GridSample - version 20#
This page documents version 20 of operator GridSample. See GridSample for the latest version (since version 22).
Domain:
ai.onnxSince version: 20
Given an input X and a flow-field grid, computes the output Y using X values and pixel locations from the grid.
For spatial input X with shape (N, C, H, W), the grid will have shape (N, H_out, W_out, 2),
the output Y will have shape (N, C, H_out, W_out). For volumetric input X with shape (N, C, D, H, W),
the grid will have shape (N, D_out, H_out, W_out, 3), the output Y will have shape (N, C, D_out, H_out, W_out).
More generally, for an input X of rank r+2 with shape (N, C, d1, d2, …, dr),
the grid will have shape (N, D1_out, D2_out, …, Dr_out, r), the output Y will have shape (N, C, D1_out, D2_out, …, Dr_out).
The tensor X contains values at centers of square pixels (voxels, etc) locations such as (n, c, d1_in, d2_in, …, dr_in).
The (n, d1_out, d2_out, …, dr_out, :) values from the tensor grid are the normalized positions for interpolating the values
at the (n, c, d1_out, d2_out, …, dr_out) locations from the output tensor Y using a specified interpolation method (the mode)
and a padding mode (for grid positions falling outside the 2-dimensional image).
For example, the values in grid[n, h_out, w_out, :] are size-2 vectors specifying normalized positions in the 2-dimensional space of X.
They are used to interpolate output values of Y[n, c, h_out, w_out].

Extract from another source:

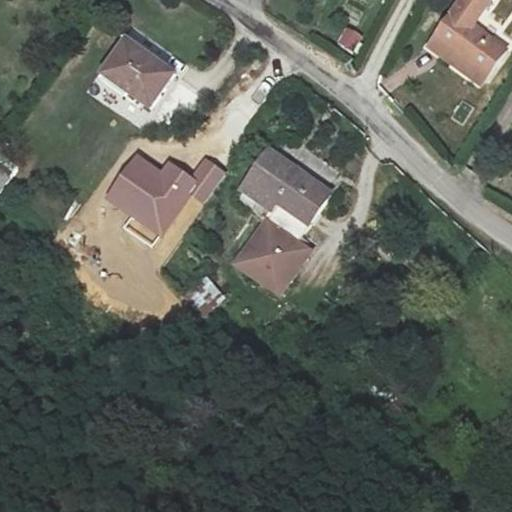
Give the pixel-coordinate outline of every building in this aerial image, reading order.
[(460,0),(426,49),(482,90),(502,60),(466,31),(474,18),(479,23),(494,0),(460,0)] [(337,48),(358,55),(365,35),(343,28),(337,48)] [(175,72),(122,40),(101,74),(153,108),(175,72)] [(267,150),(243,181),(276,205),(233,264),(253,279),(261,267),(283,283),(309,249),(297,240),(329,195),(267,150)] [(0,193),(13,176),(0,167),(0,193)] [(261,267),(253,279),(275,295),(283,283),(261,267)] [(205,276),(186,299),(203,312),(221,289),(205,276)]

The GridSample operator is often used in doing grid generator and sampler in the Spatial Transformer Networks. See also in torch.nn.functional.grid_sample.
Inputs
X (T1): Input tensor of rank r+2 that has shape (N, C, D1, D2, …, Dr), where N is the batch size, C is the number of channels, D1, D2, …, Dr are the spatial dimensions.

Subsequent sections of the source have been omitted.